An Intel® SHMEM program consists of a set of processes called PEs. While not required by Intel® SHMEM, in typical usage, PEs are executed using a single program, multiple data (SPMD) model. SPMD requires each PE to use the same executable; however, PEs are able to follow divergent control paths. PEs are often implemented using OS processes and PEs are permitted to create additional threads on the host, when supported by the host runtime library.


Intel® SHMEM requires a one-to-one mapping of PEs to SYCL devices. This implies that Intel® SHMEM executions must launch with a number of processes on each compute node that is no more than the number of available SYCL devices on each one of those nodes. Intel® SHMEM provides a launcher script called ishmrun that assigns the environment variable ZE_AFFINITY_MASK so that each PE is assigned a single SYCL device. Usage of this script is described in Section Compiling and Running Programs.


Intel® Data Center GPU Max Series devices utilize a multi-tile architecture (as of Intel® SHMEM v1.0.0 with 1 or 2 tiles). By default, the Intel® SHMEM runtime considers each individual tile to make up a single SYCL device. However, setting the environment variable enableImplicitScaling=1 enables implicit scaling mode, where each multi-tile GPU is considered to be a single SYCL device. When implicit scaling is enabled, the GPU driver automatically distributes SYCL device kernel thread-groups across all tiles.

In the default case, it is usually reasonable to execute up to 1 PE per tile. When implicit scaling is enabled, it is usually reasonable to execute up to 1 PE per multi-tile GPU device.

PE execution is loosely coupled, relying on ishmem routines to communicate and synchronize among executing PEs. The Intel® SHMEM phase in a program begins with a call to the initialization routine ishmem_init, which must be performed before using any of the other ishmem routines. An Intel® SHMEM program concludes its use of the library when all PEs call ishmem_finalize. During a call to ishmem_finalize, the Intel® SHMEM library must complete all pending communication and release all the resources associated to the library using an implicit collective synchronization across PEs. Calling any ishmem routine before initialization or after ishmem_finalize leads to undefined behavior. After finalization, a subsequent initialization call also leads to undefined behavior.


Because SYCL kernel execution is non-blocking on the host, all kernels performing ishmem calls must first complete (by calling wait or wait_and_throw on the SYCL queue) before calling ishmem_finalize.

The PEs of the Intel® SHMEM program are identified by unique integers. The identifiers are integers assigned in a monotonically increasing manner from zero to one less than the total number of PEs. PE identifiers are used for Intel® SHMEM calls (e.g., to specify Put or Get routines on symmetric data objects, collective synchronization calls) or to dictate a control flow for PEs using constructs of C/C++. The identifiers are fixed for the duration of the Intel® SHMEM phase of a program.

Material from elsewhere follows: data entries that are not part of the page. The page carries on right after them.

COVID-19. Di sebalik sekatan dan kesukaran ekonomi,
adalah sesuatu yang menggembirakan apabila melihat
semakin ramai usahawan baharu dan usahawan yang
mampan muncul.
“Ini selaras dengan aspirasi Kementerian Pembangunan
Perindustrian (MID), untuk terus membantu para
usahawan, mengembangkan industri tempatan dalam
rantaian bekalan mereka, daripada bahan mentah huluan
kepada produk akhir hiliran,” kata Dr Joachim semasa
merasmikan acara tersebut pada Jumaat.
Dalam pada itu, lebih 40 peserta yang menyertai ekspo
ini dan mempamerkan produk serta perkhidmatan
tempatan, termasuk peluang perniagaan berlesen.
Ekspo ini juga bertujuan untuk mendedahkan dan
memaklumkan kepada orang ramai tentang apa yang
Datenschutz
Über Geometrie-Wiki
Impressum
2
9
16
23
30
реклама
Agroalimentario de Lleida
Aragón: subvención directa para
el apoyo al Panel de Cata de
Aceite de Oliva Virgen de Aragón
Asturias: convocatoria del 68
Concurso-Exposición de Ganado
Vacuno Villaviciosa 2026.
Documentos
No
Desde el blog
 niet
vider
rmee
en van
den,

Invoking Intel® SHMEM Operations#

Pointer arguments to ishmem routines that point to non-const data must not overlap in memory with other arguments to the same routine, with the exception of in-place reductions as described in the Reductions Section. Otherwise, the behavior is undefined. Two arguments overlap in memory if any of their data elements are contained in the same physical memory locations. In particular, pointers to identical symmetric objects on different PEs do not overlap, but different pointers on the same PE overlap if they point to the same memory. For example, consider an address a returned by the ishmem_ptr operation for symmetric object A on PE i. Providing the local address a and the symmetric address of object A to an ishmem routine targeting PE i results in undefined behavior.

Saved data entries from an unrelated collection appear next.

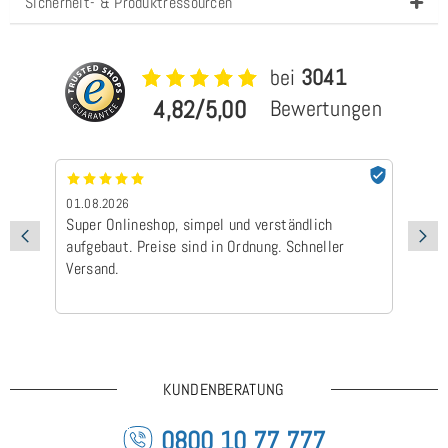
Sicherheit- & Produktressourcen
bei
3041
4,82/5,00
Bewertungen
01.08.2026
24
Super Onlineshop, simpel und verständlich
Be
aufgebaut. Preise sind in Ordnung. Schneller
Ad
Versand.
Ic
Ge
is
KUNDENBERATUNG
0800 10 77 777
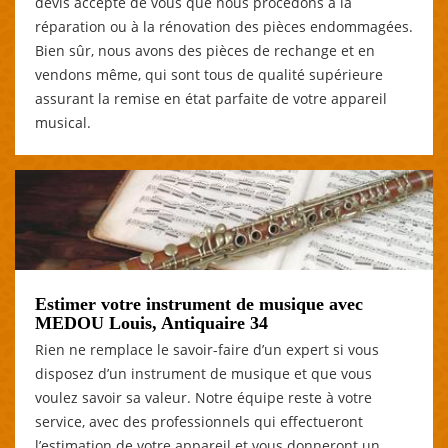
devis accepté de vous que nous procédons à la
réparation ou à la rénovation des pièces endommagées.
Bien sûr, nous avons des pièces de rechange et en
vendons même, qui sont tous de qualité supérieure
assurant la remise en état parfaite de votre appareil
musical.
Estimer votre instrument de musique avec
MEDOU Louis, Antiquaire 34
Rien ne remplace le savoir-faire d’un expert si vous
disposez d’un instrument de musique et que vous
voulez savoir sa valeur. Notre équipe reste à votre
service, avec des professionnels qui effectueront
l’estimation de votre appareil et vous donneront un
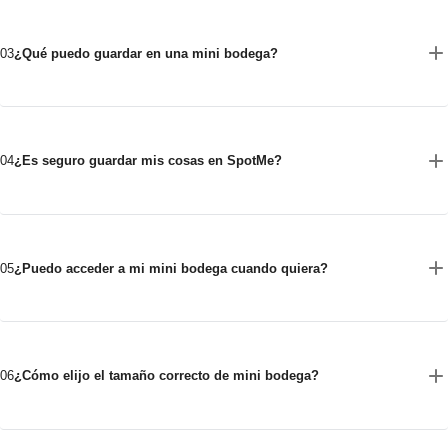
03
¿Qué puedo guardar en una mini bodega?
04
¿Es seguro guardar mis cosas en SpotMe?
05
¿Puedo acceder a mi mini bodega cuando quiera?
06
¿Cómo elijo el tamaño correcto de mini bodega?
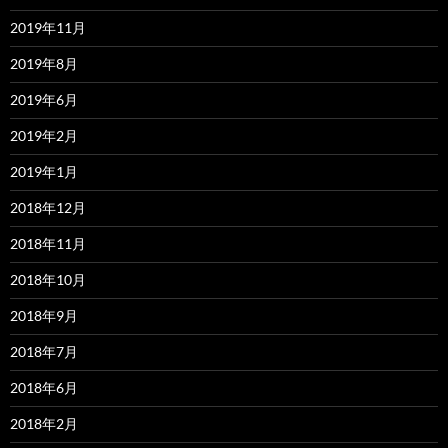
2019年11月
2019年8月
2019年6月
2019年2月
2019年1月
2018年12月
2018年11月
2018年10月
2018年9月
2018年7月
2018年6月
2018年2月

Buffers provided to ishmem routines are in-use until the corresponding operation has completed at the calling PE. Updates to a buffer that is in-use, including updates performed through locally and remotely issued ishmem operations, result in undefined behavior. Similarly, reads from a buffer that is in-use are allowed only when the buffer was provided as a const-qualified argument to the ishmem routine for which it is in-use. Otherwise, the behavior is undefined. Exceptions are made for buffers that are in-use by AMOs, as described in Atomicity Guarantees. For information regarding the completion of Intel® SHMEM operations, see Memory Ordering.